My office has been involved in three separate cases this year that are examples of this little discussed cover-up by health care providers. One case involves a hospital in the Bay Area where a combination of obstetrical and neonatal negligence during the delivery and aftercare resulted in a child with severe hypoxic-ischemic encephalopathy. After three days on life support with mechanical ventilation, the parents were encouraged to turn off the ventilator. After agonizing for two days, the parents agreed; yet when the machine was actually disconnected, the baby was able to breathe on his own. The doctors then told the parents that their child would have no quality of life and never even recognize them; and the parents were then encouraged to take the baby to a facility for “hospice care.” The parents again agreed. After one week without feeding, a nurse placed a few drops of formula into the infant’s mouth with a syringe and the baby began to feed. The parents then took the child home, and two years later when the case was settled, the child was able to walk with assistance and showed near normal cognitive behavior with fine motor control in his hands. The case was settled for $7.5 million.

The second case involves a hospital and medical group in the Central Valley where a child was delivered with severe hypoxic-ischemic encephalopathy as a result of negligent obstetrical care. The baby was placed on mechanical ventilation and after several days of dire predictions from the doctors and nurses, the parents agreed to turn off the ventilator.

Again, the baby was able to breath on his own. In this case, the medical staff then sent the child home with his parents who were instructed to give the baby liquid morphine whenever the baby cried. The parents could not bring themselves to giving morphine and the baby survived and thrived. Just prior to mediation in the case, the defendant admitted liability for the child’s injuries. The case then settled for $8 million. Had these two babies died, the defendants in each case would face a total liability exposure of $250,000.

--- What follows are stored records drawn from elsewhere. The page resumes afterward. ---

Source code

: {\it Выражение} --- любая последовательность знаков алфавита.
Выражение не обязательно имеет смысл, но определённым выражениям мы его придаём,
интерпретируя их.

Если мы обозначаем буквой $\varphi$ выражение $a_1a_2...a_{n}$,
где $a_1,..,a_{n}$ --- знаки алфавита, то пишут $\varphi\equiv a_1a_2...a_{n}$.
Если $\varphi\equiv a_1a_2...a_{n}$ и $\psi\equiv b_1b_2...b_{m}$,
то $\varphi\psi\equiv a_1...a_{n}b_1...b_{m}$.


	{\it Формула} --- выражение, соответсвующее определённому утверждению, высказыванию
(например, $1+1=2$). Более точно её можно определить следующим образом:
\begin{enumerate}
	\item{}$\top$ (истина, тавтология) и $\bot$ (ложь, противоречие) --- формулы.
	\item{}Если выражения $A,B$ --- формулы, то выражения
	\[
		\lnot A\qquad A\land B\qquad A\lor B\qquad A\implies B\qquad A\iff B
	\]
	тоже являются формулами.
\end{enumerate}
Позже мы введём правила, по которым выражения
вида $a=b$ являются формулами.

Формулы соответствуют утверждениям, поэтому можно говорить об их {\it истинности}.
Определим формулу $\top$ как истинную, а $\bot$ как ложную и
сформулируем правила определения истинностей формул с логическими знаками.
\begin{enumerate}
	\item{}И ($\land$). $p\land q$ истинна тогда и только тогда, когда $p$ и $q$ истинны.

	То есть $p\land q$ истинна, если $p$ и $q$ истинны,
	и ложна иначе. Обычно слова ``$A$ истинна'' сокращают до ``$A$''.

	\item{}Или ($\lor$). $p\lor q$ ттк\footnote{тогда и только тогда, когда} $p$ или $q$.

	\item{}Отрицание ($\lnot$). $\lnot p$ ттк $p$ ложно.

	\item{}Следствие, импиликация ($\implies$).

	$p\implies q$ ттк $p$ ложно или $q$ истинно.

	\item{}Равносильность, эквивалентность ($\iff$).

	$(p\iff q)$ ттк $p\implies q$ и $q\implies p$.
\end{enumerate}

The third case involves a large hospital in Los Angeles where a mother entered the hospital at term and the fetal monitor showed a normal healthy fetus. Several hours later, the fetus showed evidence of severe distress on the fetal monitor, but the delivery by csection was delayed for more than an hour because of the unexplained unavailability of an anesthesiologist. When the anesthesiologist did arrive, it took more than 30 minutes to deliver the baby, with the OB taking over 10 minutes from the start of surgery to deliver the baby. After a minimal resuscitation, the obstetrician and the anesthesiologist decided to declare the baby a stillbirth, thus limiting the liability exposure for all defendants to a maximum of $250,000. The fetal monitor strip clearly predicted that the child would suffer from a severe hypoxic-ischemic brain injury if born alive, so the doctors delayed the delivery to be sure that the baby would not survive the birth process. This case is probably the most outrageous since the parents were given no opportunity to participate in a decision regarding their child. It unfortunately represents a far more common scenario in modern medical care in California than the first two cases in which these children’s will to live exceeded the doctors’ attempts to end their lives.

No physician or nurse can ever admit that they consider the financial impact of their medical decisions and they certainly cannot ever admit that their recommendations for the withdrawal of life support have anything to do with the effect of the MICRA limit on noneconomic damages. Such an admission would lead directly to forfeiture of their license and possible criminal charges. But so long as there is a significant financial consequence of liability for a death versus liability for an individual who requires a lifetime of medical care, doctors and hospital executives will continue to “bury their mistakes.”

Bruce G. Fagel is a physician and medical malpractice attorney.